The former Pennsylvania senator is also getting attention for his challenge, reported yesterday in the Washington Examiner, to bowl against Mitt Romney. (According to the story, Santorum studied Bowling 101 at Penn State.) Molly Ball writes in The Atlantic that this challenge is no good sign for the Santorum campaign.


Romney transmits info to PA voters

Published by Karen Langley on .

Mitt Romney told thousands of Pennsylvania Republicans on a conference call this evening that a remark by President Obama to the Russian president suggests he's keeping things from them.

While traveling overseas this week, Obama was overheard telling President Dmitri Medvedev during a discussion of missile defense that "after my election I have more flexibility." Romney quickly criticized the president, saying the exchange, picked up by a live microphone, was revealing.

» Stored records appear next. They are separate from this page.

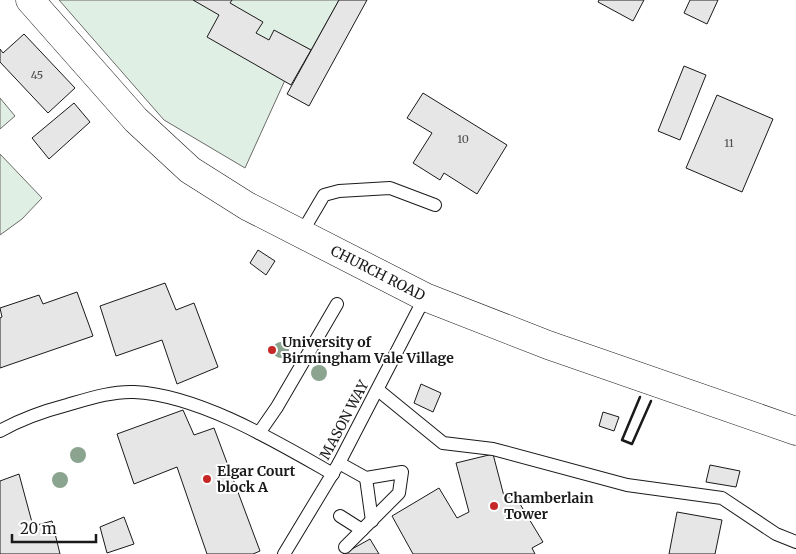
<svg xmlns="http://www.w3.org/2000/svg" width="796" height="554" font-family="Merriweather,serif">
  <rect width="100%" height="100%" fill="#fff"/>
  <g fill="#e0efe3" stroke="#6a6a6a">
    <polygon points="59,0 339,0 311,50 301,45 245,168 164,120"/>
    <polygon points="0,98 15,116 0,129"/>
    <polygon points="0,154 42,198 22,219 0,235"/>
  </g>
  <g fill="#e6e6e6" stroke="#1a1a1a">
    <polygon points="193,0 232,0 230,3 263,22 256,33 269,40 274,30 311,50 291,85 207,37 219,15"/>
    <polygon points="339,0 367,0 309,106 287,94"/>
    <polygon points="599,0 644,0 633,21 598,2"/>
    <polygon points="690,0 718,0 707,24 684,13"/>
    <polygon points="24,34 75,88 48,113 0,62 0,49 3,53"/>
    <polygon points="684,66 706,75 680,140 658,131"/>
    <polygon points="423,93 507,145 477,194 444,173 440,180 413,163 432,133 407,118"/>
    <polygon points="717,95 773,119 742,192 686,168"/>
    <polygon points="74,103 90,122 49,159 32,138"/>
    <polygon points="258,250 275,261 266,275 250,263"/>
    <polygon points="165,283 176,310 194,303 218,367 177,384 162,340 116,356 100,306"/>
    <polygon points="77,292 93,336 0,368 0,318 2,317 0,308 39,295 43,304"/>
    <polygon points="421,384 441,393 433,412 414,403"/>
    <polygon points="183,410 194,435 214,428 260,551 253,554 207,554 177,467 134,484 117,434"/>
    <polygon points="603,412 619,417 614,431 599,426"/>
    <polygon points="493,454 505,500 514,494 543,542 532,548 535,554 413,554 392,516 439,488 457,518 469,512 456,463"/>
    <polygon points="710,465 740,471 736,487 706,482"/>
    <polygon points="19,474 33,526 52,521 60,554 0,554 0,481"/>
    <polygon points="677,512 722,520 715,554 669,554"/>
    <polygon points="124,517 134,544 107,553 100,527"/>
    <polygon points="370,539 379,554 343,554"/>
  </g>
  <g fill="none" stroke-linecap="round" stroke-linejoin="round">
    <defs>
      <g id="lane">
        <polyline points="301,234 324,195 339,191 390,188 435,205"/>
        <polyline points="378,390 443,443 493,449 627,485 722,498 776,534 796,542"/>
        <path d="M0,431c21,-12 44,-20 67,-26 21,-6 45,-14 67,-13 65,3 143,50 199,82"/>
        <polyline points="259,433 277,407 337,304"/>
        <polyline points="339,463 366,478 402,472 399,493 345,547"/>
        <polyline points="366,478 372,521"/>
        <polyline points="340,516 362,530"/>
        <polyline points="284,554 339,463 425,297"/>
      </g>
      <polyline id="secondary" points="30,0 136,120 190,170 247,206 425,297 548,345 796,431"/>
    </defs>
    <use href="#lane" stroke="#1a1a1a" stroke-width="14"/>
    <use href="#secondary" stroke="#1a1a1a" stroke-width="29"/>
    <use href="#lane" stroke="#fff" stroke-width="12"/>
    <use href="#secondary" stroke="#fff" stroke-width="28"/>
    <polyline stroke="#1a1a1a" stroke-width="2.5" points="640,397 622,440 632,444 651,401"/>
  </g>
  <g fill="#8aa48f">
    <circle cx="281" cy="350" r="8"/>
    <circle cx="319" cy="373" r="8"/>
    <circle cx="78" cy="455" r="8"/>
    <circle cx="60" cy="480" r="8"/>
  </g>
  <g fill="#c62828" stroke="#fff" stroke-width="2">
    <circle cx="272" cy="350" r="5"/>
    <circle cx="207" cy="479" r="5"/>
    <circle cx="494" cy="506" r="5"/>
  </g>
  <g text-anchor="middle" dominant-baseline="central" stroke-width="4" stroke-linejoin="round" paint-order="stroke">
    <g font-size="11" fill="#4d4d4d">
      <text x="37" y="75">45</text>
      <text x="463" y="139">10</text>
      <text x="729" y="143">11</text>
    </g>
    <g font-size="14" fill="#1a1a1a" stroke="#fff">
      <text transform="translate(378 273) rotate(27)">CHURCH ROAD</text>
      <text transform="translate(344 420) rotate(-62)">MASON WAY</text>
    </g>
    <g font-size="14" font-weight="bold" fill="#1a1a1a" stroke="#fff" text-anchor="start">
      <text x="282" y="342">University of<tspan x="282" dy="16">Birmingham Vale Village</tspan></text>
      <text x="217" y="471">Elgar Court<tspan x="217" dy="16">block A</tspan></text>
      <text x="504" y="498">Chamberlain<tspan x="504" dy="16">Tower</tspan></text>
    </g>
  </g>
  <path d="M12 534v8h84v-8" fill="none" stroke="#1a1a1a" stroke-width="2.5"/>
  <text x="20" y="534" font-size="15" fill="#1a1a1a" stroke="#ffffff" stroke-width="4" paint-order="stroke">20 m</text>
</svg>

During a telephone town hall meeting this evening with 14,500 Pennsylvania Republicans, the GOP frontrunner said the overheard remark was so problematic it should drive voters' decisions in the general election. 

"This really ought to form the basis of what people are thinking about as they go to the polls in November," he said. "That this president has an agenda that's very different from the one he will communicate to people who are voting."

"We simply can't trust what he's saying is the full explanation of what he's actually planning on doing," he continued.

Obama told reporters after the incident that the highly politicized environment of election-year Washington would make it difficult to resolve differences with Russia on arms control.

On the conference call, Romney asked listeners to vote for him in the April 24 primary election and promised he would campaign across the state. Between questions, a staff member told listeners they could indicate their support by dialing "1" on their phones.

The Romney campaign has opened a Pennsylvania office, complete with three staffers, in downtown Harrisburg.

One questioner, a Greensburg man who described himself as a World War II veteran, told Romney he had written Newt Gingrich's name onto the ballot in the last election because he believes the former House speaker supports the Constitution. When the man asked how Romney feels about the founding document, the candidate responded by praising the 2nd and 10th amendments.

"Ernest, I have to tell you, as I look at the challenges we have as a nation, I think many of those challenges have arisen because we've strayed from the principles of the Constitution," he said.